Como podia ser isto? Que significava? A União Soviética não tem nada a ver com o Império dos Czares e a atual Federação Russa também não tem nada a ver com a União Soviética. Decidi perguntar a vários manifestantes e todos me responderam o mesmo:

“Efetivamente, são três períodos históricos que nada têm a ver um com outro, mas são três períodos históricos do mesmo povo: o povo russo. E nós sentimos-nos parte desse povo”.

Para além de argumentos económicos (que também os há e explico em seguida), a chave principal para entender o que ocorre no leste é identitária:

“Passámos 23 anos num país que não é o nosso. Sentimos-nos emocionalmente bem mais próximos dos quem vivem em Moscovo ou São Petersburgo de que os que vivem em Kiev ou Lviv”.

Como é possível que digam que a Ucrânia não é o seu país?

As fronteiras atuais da Ucrânia são historicamente muito modernas: correspondem às fronteiras da República Socialista Soviética da Ucrânia.

Mas em tempos soviéticos, as fronteiras das Repúblicas significavam bastante pouco: o país era a URSS.

Antes dizias que também havia argumentos económicos, quais são?

A chamada região de Donbass (que compreende os Oblast de Donetsk e Luhansk) é o coração industrial do país. É onde estão as minas de carvão, a indústria do aço e grande parte das instituições financeiras do país. O Donbass é uma espécie de “Ruhr” ucraniano. Os salários lá são bastante mais altos que no ocidente.

Entre os manifestantes encontrei dois argumentos económicos para justificar a integração na Rússia:

1) Que o Donetsk contribui desproporcionalmente para o resto da Ucrânia. “As regiões do ocidente aproveitam-se economicamente de nós”.

2) Que a integração na União Europeia significaria o encerramento de muitas minas e muitas fábricas. (Por não serem competitivas diante da indústria alemã e devido à estrita regulamentação ambiental da UE).

Os manifestantes que pedem em Donetsk a integração na Rússia, representam a maioria?

Fiz-me a mesma pergunta há dois meses quando estava na praça de Kiev. Os que saíram à rua representam a maioria dos cidadãos que vivem nesta zona? Que acontecerá quando forem chamados a votar nas próximas eleições?

Não soube responder em Kiev e também não sei responder sobre Donetsk.

Em todo o caso, acho que há dois elementos a ter muito em conta no caso de Donetsk:

1) A brecha geracional. A imensa maioria das pessoas que encontrei nas manifestações pró-Rússia tinham mais de 40 anos. E todos os pró-Europa que entrevistei era gente muito jovem.

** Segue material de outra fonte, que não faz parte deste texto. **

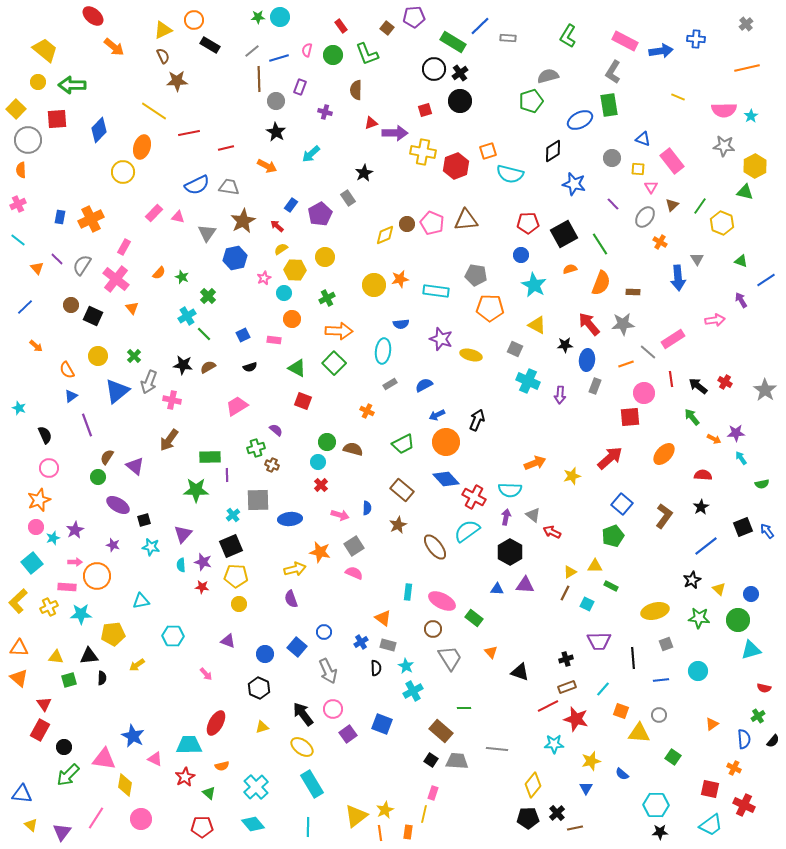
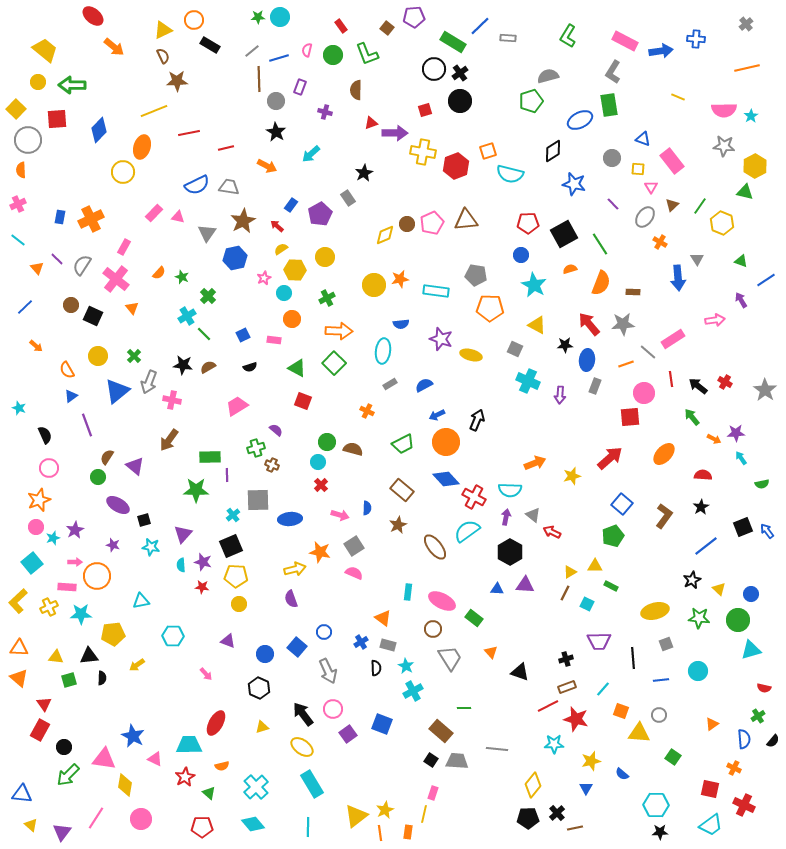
yellow line at (154, 111): rotated 56 degrees counterclockwise
pink pentagon at (432, 223): rotated 25 degrees clockwise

2) A brecha urbana-rural. A maioria da população nas cidades de Donbass é etnicamente russa, mas muitos povos em redor são maioritariamente ucranianos.

Vai ser feito em Donetsk um referendo de anexação à Rússia como o da Crimeia?

Por agora parece-me muito difícil.

No caso da Crimeia estava claro que a maioria da população queria integrar-se na Rússia, mas sem a intervenção militar do Kremlin o referendo não teria sido feito porque Kiev não o teria permitido.

Em Donetsk, mesmo que possa ocorrer que a maioria seja russa, a população está bem mais dividida que na Crimeia entre russos e ucranianos. E parece mais difícil que Putin tome a decisão de “pôr tanques no continente”.

Mas na Ucrânia têm ocorrido tantas coisas impossíveis de imaginar só há três meses, que qualquer um pode fazer previsões para o futuro.